DrCoffey commented 2 years ago

@VoiceScientist & @MxMarx have done a better job explaining it than I ever could! Practically speaking, if you are looking at calls recorded on the same microphone with the same settings, louder calls have a higher power even if negative.

I don't put a lot of stock in the power calculation though. Animals could just be closer to a microphone or aiming directly at it, and it would seem like they were producing louder calls. I think it is a little too hard to control.

VoiceScientist commented 2 years ago

@DrCoffey I agree you have to take the power calculation with a grain of salt. I investigated that issue in the past using video tracking and I found the distance to the mic in a small enclosure (standard sized rat housing cage) didn't make much difference, but the orientation (angle to the mic) had more of an influence. USVs are highly directional. I justify comparing group differences in amplitude by averaging a large number of USVs from each animal. That said, your caveat is warranted.

TaxiCalbee commented 2 years ago

The number of USVs recorded per day in our dataset is in the mid hundreds, so hopefully that would reduce differences due to variability in orientation to the mic. We also see the group differences particularly during early postnatal days (P1-5), which is when I expect the pups to not move very much.
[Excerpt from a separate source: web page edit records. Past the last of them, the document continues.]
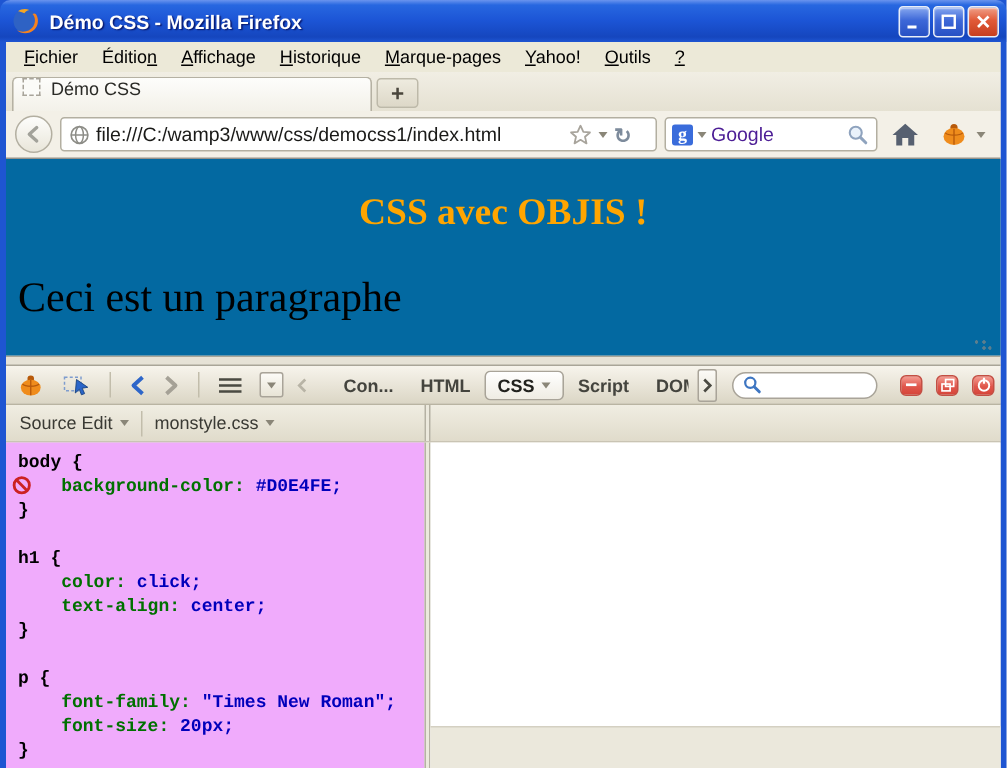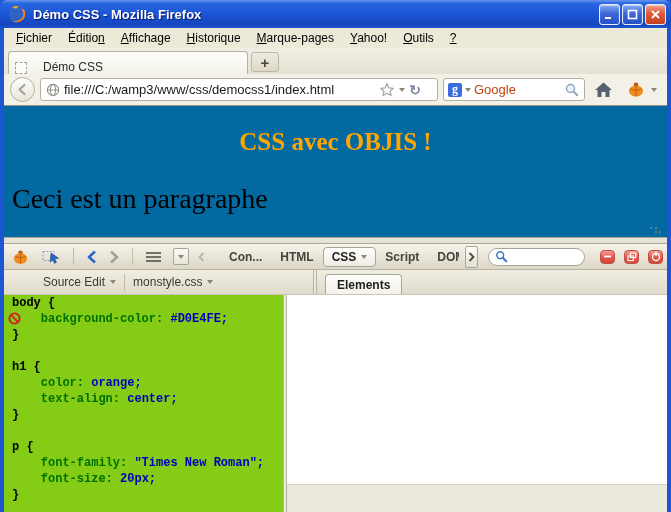--- a/index.html
+++ b/index.html
@@ -33,7 +33,7 @@
     align-items:flex-end; padding-left:4px; flex:0 0 auto; }
   .tab-active { width:240px; height:23px; background:linear-gradient(180deg,#FDFDFB,#F3F1E9);
     border:1px solid #B5B1A3; border-bottom:none; border-radius:4px 4px 0 0;
-    display:flex; align-items:flex-end; padding:0 6px; gap:16px;margin-top:28px; }
+    display:flex; align-items:flex-start; padding:0 6px; gap:7px;margin-top:28px; }
   .favicon-ph { width:12px; height:12px; border:1px dashed #A8A49A; background:#FBFBF8; flex:0 0 auto; }
   .tab-title { color:#2A2A26; white-space:nowrap; overflow:hidden; }
   .newtab-btn { width:28px; height:20px; margin:0 0 2px 3px; background:linear-gradient(180deg,#EEEBDF,#DDD8C8);

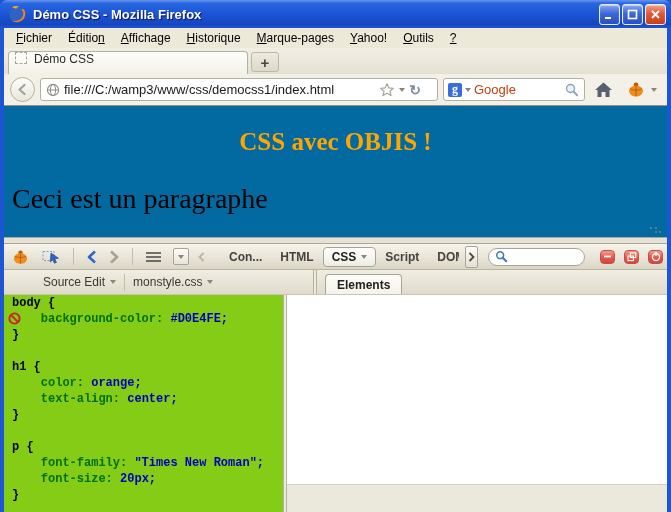--- a/index.html
+++ b/index.html
@@ -56,7 +56,7 @@
   .g-icon { width:14px; height:14px; background:#3A6CDB; border-radius:2px; color:#fff;
     font-family:"Liberation Serif",serif; font-weight:bold; font-size:12px; line-height:13px;
     text-align:center; flex:0 0 auto; }
-  .search-ph { flex:1; color:#c2410c; font-size:13px; }
+  .search-ph { flex:1; color:#4c1d95; font-size:13px; }
   .caret { width:0; height:0; border-left:3px solid transparent; border-right:3px solid transparent;
     border-top:4px solid #8A8678; display:inline-block; flex:0 0 auto; }
   .toolbtn { display:flex; align-items:center; justify-content:center; padding:0 4px; }

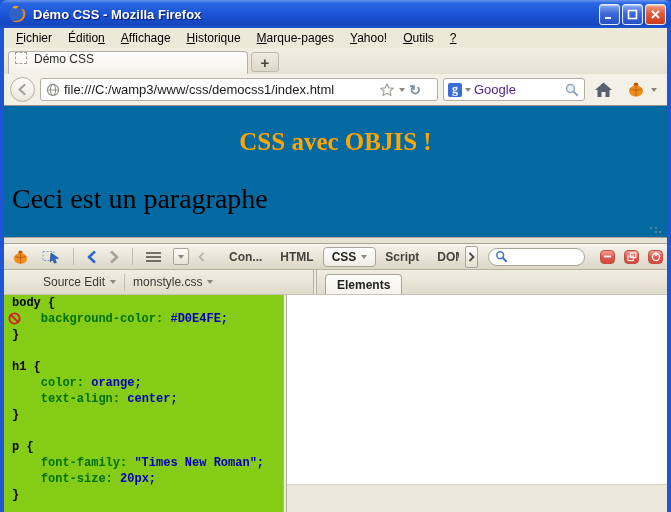--- a/index.html
+++ b/index.html
@@ -106,7 +106,7 @@
   .fb-row2 { height:25px; background:linear-gradient(180deg,#F0EDE2,#E0DBCB);
     border-bottom:1px solid #C9C4B4; display:flex; flex:0 0 auto; }
   .fb-row2-left { width:279px; display:flex; align-items:center; padding-left:9px; gap:5px;
-    color:#3A3A34; flex:0 0 auto;margin-left:30px; }
+    color:#3A3A34; flex:0 0 auto; }
   .fb-row2-div { width:4px; background:#ECE9DD; border-left:1px solid #B5B1A3;
     border-right:1px solid #B5B1A3; flex:0 0 auto; }
   .fb-row2-right { flex:1; display:flex; align-items:flex-end; padding-left:8px; }

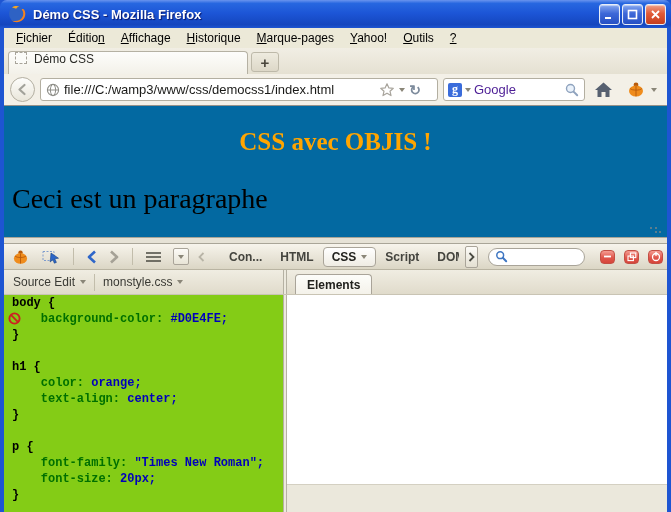--- a/index.html
+++ b/index.html
@@ -334,9 +334,6 @@
         <span class="caret"></span>
       </div>
       <div class="fb-row2-div"></div>
-      <div class="fb-row2-right">
-        <span class="elements-tab">Elements</span>
-      </div>
     </div>
 
     <div class="panels">

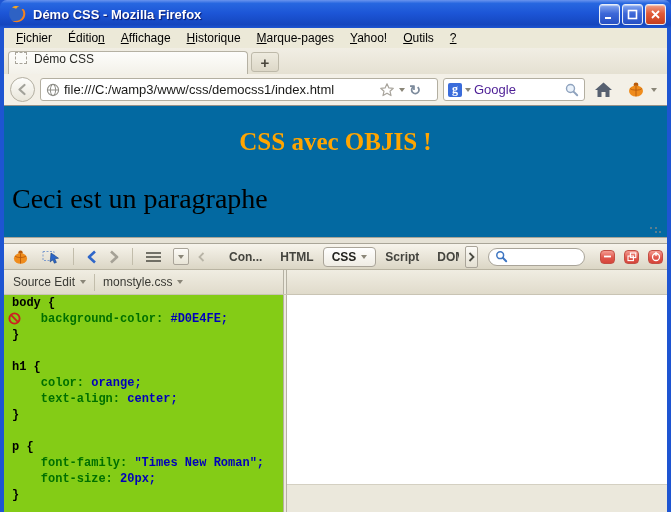--- a/index.html
+++ b/index.html
@@ -115,7 +115,7 @@
 
   
   .panels { flex:1; display:flex; min-height:0; }
-  .code-panel { width:279px; background:#84cc16; overflow:hidden; flex:0 0 auto; }
+  .code-panel { width:279px; background:#f0abfc; padding-top:5px; overflow:hidden; flex:0 0 auto; }
   .v-splitter { width:4px; background:#ECE9DD; border-left:1px solid #B5B1A3;
     border-right:1px solid #B5B1A3; flex:0 0 auto; }
   .side-panel { flex:1; background:#fff; display:flex; flex-direction:column; min-width:0; }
I'll have to confirm with my colleague about the orientation, whether that was controlled for at the start of the recordings or not, and whether it changed during.

Yes, the power is just one parameter where we found group differences. There were others as well which is nice because it makes me more confident that there is a genuine difference. At any rate, now I definitely have a better understanding of "mean power" and thanks a lot to @VoiceScientist and @DrCoffey for your help!

DrCoffey commented 2 years ago

Ya, I think with enough animals/vocalizations you can get around the variability issue. Good luck with the rest of the analysis!